*Required action:* Examine the material below. Gather every line in which the string "again" appears.

*Input for this task:*
┌──

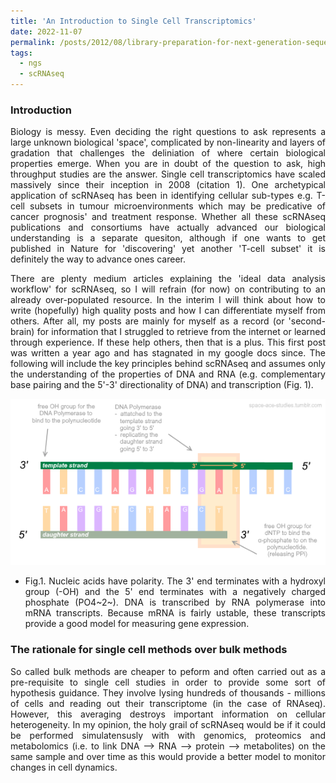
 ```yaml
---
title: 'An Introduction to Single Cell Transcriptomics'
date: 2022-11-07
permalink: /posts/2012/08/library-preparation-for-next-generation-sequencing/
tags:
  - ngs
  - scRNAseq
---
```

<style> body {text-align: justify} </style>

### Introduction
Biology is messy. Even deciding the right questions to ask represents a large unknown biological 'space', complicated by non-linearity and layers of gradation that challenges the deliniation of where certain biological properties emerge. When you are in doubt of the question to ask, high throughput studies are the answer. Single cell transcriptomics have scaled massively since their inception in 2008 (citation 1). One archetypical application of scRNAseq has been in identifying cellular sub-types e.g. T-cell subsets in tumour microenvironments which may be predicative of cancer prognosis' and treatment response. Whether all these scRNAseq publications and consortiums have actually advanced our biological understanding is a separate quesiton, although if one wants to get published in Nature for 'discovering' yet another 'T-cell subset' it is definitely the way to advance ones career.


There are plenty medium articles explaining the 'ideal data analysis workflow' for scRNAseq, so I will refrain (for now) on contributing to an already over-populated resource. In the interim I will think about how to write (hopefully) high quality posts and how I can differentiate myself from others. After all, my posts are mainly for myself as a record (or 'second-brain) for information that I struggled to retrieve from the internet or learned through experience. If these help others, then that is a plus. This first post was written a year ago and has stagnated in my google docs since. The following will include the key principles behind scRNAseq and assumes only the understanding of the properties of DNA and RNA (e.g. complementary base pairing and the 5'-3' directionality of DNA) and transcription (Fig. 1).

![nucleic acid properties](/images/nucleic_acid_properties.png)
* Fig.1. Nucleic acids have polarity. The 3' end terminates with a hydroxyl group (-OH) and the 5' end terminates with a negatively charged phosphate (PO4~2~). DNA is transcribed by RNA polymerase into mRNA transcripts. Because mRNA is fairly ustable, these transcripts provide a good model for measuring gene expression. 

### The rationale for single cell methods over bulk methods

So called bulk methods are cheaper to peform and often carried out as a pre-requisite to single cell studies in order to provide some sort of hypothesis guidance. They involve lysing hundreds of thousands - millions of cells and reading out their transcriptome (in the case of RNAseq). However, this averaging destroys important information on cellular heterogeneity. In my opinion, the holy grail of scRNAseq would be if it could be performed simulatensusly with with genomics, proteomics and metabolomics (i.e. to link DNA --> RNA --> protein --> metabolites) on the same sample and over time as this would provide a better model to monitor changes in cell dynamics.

└──
┌──

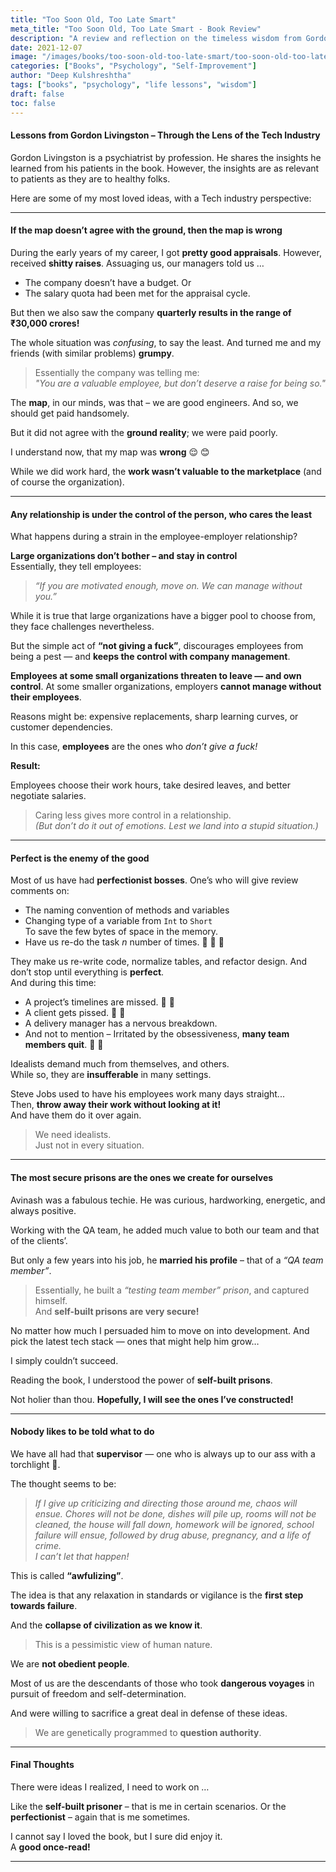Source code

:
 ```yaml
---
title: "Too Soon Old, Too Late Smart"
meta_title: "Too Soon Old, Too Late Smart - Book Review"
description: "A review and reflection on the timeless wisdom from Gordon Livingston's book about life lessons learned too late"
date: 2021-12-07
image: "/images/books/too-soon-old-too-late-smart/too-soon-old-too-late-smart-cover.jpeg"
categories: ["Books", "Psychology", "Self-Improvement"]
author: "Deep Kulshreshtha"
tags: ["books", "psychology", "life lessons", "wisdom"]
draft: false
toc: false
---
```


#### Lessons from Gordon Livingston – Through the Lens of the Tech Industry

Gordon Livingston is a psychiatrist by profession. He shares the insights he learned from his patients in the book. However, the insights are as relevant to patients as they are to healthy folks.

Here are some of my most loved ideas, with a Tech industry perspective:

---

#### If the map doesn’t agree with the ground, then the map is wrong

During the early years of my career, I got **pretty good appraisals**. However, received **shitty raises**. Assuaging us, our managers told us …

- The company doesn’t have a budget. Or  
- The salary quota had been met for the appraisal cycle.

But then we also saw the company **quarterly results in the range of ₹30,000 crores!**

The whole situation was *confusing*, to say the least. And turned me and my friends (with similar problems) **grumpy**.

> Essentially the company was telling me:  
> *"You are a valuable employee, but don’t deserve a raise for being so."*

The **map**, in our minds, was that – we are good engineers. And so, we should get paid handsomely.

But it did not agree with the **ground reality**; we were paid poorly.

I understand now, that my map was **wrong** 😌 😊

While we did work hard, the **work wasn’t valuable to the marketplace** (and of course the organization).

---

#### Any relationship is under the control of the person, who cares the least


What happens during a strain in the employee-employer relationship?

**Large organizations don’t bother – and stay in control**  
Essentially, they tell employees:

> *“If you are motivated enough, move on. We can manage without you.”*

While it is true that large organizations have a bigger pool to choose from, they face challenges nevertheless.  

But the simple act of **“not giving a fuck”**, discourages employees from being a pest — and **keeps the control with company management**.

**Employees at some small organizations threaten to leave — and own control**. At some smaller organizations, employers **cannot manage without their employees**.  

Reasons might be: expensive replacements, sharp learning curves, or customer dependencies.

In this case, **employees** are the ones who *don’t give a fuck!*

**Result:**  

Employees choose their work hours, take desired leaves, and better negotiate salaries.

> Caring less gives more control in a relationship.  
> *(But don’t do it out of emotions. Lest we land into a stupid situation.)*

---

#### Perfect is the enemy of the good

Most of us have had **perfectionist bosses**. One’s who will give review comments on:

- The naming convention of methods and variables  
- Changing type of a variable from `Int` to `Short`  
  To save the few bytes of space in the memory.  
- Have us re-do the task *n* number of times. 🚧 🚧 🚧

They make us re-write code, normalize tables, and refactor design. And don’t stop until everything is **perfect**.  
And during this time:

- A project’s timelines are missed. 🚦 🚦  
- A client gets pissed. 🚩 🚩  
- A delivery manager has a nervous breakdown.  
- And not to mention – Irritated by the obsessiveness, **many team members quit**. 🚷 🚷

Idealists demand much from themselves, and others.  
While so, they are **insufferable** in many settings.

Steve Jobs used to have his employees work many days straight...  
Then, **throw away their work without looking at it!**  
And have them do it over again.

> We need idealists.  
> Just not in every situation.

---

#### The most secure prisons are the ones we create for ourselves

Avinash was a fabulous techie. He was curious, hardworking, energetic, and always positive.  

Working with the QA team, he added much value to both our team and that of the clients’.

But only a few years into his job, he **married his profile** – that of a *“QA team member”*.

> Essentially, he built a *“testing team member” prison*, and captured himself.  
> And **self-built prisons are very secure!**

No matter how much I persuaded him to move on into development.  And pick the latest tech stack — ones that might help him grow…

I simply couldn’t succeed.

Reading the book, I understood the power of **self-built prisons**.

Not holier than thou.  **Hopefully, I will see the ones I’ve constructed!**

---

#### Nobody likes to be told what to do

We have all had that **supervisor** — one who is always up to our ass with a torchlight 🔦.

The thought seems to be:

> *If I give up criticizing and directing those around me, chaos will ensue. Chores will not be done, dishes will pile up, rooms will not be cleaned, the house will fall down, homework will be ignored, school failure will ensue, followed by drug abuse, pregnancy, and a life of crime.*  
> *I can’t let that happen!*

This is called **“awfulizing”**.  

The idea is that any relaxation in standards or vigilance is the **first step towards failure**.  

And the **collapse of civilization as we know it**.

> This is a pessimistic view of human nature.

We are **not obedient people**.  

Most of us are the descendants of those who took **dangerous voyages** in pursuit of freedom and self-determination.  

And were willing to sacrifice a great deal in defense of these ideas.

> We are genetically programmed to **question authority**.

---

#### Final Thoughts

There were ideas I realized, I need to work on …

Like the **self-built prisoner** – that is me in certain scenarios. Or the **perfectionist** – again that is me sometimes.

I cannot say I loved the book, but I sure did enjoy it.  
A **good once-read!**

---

└──

*Task solution:*
And have them do it over again.
Like the **self-built prisoner** – that is me in certain scenarios. Or the **perfectionist** – again that is me sometimes.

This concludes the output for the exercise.